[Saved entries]
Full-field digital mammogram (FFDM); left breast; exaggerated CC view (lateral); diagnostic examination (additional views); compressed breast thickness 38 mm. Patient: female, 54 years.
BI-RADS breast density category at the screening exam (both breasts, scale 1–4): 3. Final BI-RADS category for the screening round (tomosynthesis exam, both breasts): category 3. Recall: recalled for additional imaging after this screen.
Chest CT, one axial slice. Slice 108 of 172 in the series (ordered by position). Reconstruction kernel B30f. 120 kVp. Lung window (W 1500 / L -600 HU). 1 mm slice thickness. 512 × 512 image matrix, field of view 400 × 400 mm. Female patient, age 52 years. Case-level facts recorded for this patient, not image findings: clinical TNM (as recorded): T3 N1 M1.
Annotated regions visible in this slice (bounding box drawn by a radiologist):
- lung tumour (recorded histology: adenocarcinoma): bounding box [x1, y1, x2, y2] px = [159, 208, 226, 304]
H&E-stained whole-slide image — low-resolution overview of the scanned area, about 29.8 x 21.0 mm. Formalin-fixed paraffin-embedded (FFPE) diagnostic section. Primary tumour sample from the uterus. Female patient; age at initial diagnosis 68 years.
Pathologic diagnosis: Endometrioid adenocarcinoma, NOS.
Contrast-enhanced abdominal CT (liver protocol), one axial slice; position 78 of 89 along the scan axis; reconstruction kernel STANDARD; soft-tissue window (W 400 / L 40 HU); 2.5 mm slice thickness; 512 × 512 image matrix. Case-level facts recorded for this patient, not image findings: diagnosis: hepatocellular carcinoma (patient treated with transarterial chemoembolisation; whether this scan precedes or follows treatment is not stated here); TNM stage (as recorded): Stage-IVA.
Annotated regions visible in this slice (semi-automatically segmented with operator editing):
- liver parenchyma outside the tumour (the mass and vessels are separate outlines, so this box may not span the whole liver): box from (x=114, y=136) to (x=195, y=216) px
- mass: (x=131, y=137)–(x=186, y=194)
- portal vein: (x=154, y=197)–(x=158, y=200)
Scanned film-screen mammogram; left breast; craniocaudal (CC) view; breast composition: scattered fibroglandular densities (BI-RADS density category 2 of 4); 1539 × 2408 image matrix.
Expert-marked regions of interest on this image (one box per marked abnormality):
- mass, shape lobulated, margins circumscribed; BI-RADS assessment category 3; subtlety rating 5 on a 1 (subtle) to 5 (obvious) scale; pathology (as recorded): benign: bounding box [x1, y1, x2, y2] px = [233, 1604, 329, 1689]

== Your goal ==
Would you write out all the records exactly as they read?

== Task answer ==
Full-field digital mammogram (FFDM); left breast; exaggerated CC view (lateral); diagnostic examination (additional views); compressed breast thickness 38 mm. Patient: female, 54 years.
BI-RADS breast density category at the screening exam (both breasts, scale 1–4): 3. Final BI-RADS category for the screening round (tomosynthesis exam, both breasts): category 3. Recall: recalled for additional imaging after this screen.
Chest CT, one axial slice. Slice 108 of 172 in the series (ordered by position). Reconstruction kernel B30f. 120 kVp. Lung window (W 1500 / L -600 HU). 1 mm slice thickness. 512 × 512 image matrix, field of view 400 × 400 mm. Female patient, age 52 years. Case-level facts recorded for this patient, not image findings: clinical TNM (as recorded): T3 N1 M1.
Annotated regions visible in this slice (bounding box drawn by a radiologist):
- lung tumour (recorded histology: adenocarcinoma): bounding box [x1, y1, x2, y2] px = [159, 208, 226, 304]
H&E-stained whole-slide image — low-resolution overview of the scanned area, about 29.8 x 21.0 mm. Formalin-fixed paraffin-embedded (FFPE) diagnostic section. Primary tumour sample from the uterus. Female patient; age at initial diagnosis 68 years.
Pathologic diagnosis: Endometrioid adenocarcinoma, NOS.
Contrast-enhanced abdominal CT (liver protocol), one axial slice; position 78 of 89 along the scan axis; reconstruction kernel STANDARD; soft-tissue window (W 400 / L 40 HU); 2.5 mm slice thickness; 512 × 512 image matrix. Case-level facts recorded for this patient, not image findings: diagnosis: hepatocellular carcinoma (patient treated with transarterial chemoembolisation; whether this scan precedes or follows treatment is not stated here); TNM stage (as recorded): Stage-IVA.
Annotated regions visible in this slice (semi-automatically segmented with operator editing):
- liver parenchyma outside the tumour (the mass and vessels are separate outlines, so this box may not span the whole liver): box from (x=114, y=136) to (x=195, y=216) px
- mass: (x=131, y=137)–(x=186, y=194)
- portal vein: (x=154, y=197)–(x=158, y=200)
Scanned film-screen mammogram; left breast; craniocaudal (CC) view; breast composition: scattered fibroglandular densities (BI-RADS density category 2 of 4); 1539 × 2408 image matrix.
Expert-marked regions of interest on this image (one box per marked abnormality):
- mass, shape lobulated, margins circumscribed; BI-RADS assessment category 3; subtlety rating 5 on a 1 (subtle) to 5 (obvious) scale; pathology (as recorded): benign: bounding box [x1, y1, x2, y2] px = [233, 1604, 329, 1689]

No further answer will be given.